Bref, il la recolle à la maison, mourante, et lui enlève ses ailes. Les ailes du désir, si joliment décrites dans les Invisibles se fanent. Ce qu’elle aurait peut-être voulu, une vision radicale de la mort, une éradication du privé et du tabou de la mort, n’est qu’effleuré. Elle aurait voulu être filmée jusqu’au bout et ne l’a pas été: aurait-elle aussi voulu avec insistance autre chose, que nous ne saurons jamais? Clément Graminées parle de rendez-vous manqué  et d’excès de pudeur de la part du réalisateur. Un excès de pudeur  qui selon moi sape la vision radicale de cet icône du féminisme et lui coupe l’herbe sous le pied.

A la fin du film comme au début, nous avons deux hommes sur la scène, un qui a reçu le prestigieux Queer Palm et l’autre qui dirige le festival. Ils prennent la parole et la lâchent difficilement, même quand ils la déclarent d’emblée dédiée aux questions de la salle.

 

Deux hommes donc, parlent sur « Thèrèse », l’un qui dit l’avoir connue pendant mai 68 (elle qui a toujours dit qu’elle avait loupé le train de mai 68) et l’autre qui décrit sa dignité, son courage face à la souffrance, des thèmes quasi religieux et oppressifs quand il s’agit de reléguer les femmes dans le mystère de la création divine.  Je suis bouleversée, et comme personne ne lève la main je reprend le micro, et c’est là qu’on me coupe la parole, m’intimant de revenir discuter à la fin avec les deux hommes dans le cadre d’une discussion privée. A la fin, un jeune homme vient me voir, et s’excuse: « Ils vous ont coupé la parole, et pourtant ce que vous disiez était intéressant. »
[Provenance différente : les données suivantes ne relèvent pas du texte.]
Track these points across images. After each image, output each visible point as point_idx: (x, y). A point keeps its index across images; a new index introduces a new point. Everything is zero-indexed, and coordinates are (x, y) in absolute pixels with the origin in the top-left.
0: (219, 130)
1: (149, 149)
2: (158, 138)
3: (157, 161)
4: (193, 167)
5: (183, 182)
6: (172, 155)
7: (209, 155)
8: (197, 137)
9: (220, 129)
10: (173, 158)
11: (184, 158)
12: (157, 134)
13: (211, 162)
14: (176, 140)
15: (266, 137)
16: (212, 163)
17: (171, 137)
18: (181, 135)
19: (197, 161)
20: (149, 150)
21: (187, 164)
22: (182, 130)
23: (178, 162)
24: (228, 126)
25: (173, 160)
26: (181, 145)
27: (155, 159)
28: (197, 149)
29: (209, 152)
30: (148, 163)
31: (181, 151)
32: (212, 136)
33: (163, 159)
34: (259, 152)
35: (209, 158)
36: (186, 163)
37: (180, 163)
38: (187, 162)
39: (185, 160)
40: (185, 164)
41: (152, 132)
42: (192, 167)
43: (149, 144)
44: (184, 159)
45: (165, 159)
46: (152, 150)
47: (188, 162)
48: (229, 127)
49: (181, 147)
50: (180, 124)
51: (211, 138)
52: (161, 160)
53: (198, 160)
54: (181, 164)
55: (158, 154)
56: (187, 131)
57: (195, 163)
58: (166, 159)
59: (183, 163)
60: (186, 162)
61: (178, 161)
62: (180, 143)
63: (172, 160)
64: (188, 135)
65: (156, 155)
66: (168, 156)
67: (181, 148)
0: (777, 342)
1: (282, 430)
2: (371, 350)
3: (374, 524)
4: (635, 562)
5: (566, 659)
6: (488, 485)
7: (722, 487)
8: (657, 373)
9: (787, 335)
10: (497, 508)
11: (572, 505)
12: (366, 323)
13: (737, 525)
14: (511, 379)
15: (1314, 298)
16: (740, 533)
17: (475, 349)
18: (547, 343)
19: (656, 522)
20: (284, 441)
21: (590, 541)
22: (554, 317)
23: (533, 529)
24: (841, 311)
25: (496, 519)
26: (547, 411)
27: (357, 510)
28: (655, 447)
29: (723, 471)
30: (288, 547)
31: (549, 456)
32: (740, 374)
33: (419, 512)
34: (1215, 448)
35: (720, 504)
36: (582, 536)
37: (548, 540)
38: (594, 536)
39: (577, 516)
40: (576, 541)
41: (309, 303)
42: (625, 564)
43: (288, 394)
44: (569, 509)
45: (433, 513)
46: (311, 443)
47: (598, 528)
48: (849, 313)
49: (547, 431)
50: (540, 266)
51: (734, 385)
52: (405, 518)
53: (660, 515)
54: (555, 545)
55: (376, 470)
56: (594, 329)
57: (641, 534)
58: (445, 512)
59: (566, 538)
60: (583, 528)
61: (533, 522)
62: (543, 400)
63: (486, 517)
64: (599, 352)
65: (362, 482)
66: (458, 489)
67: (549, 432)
//platform.twitter.com/widgets.js

Heureusement pour le film, heureusement pour Thérèse, ses enfants et petits enfants , filles comme garçons, lui rendent justice, et remettent sur le tapis la transition de sa vie de maman bourgeoise catholique vers sa vie de militante féministe, devenue lesbienne par « choix politique », échappant à la famille de ses parents par le mariage, à la famille de son mari  par la fréquentation des pères humanistes de l’église, et goûtant par leur entremise au frais parfum de la rébellion qui restera le sien, jusqu’au bout.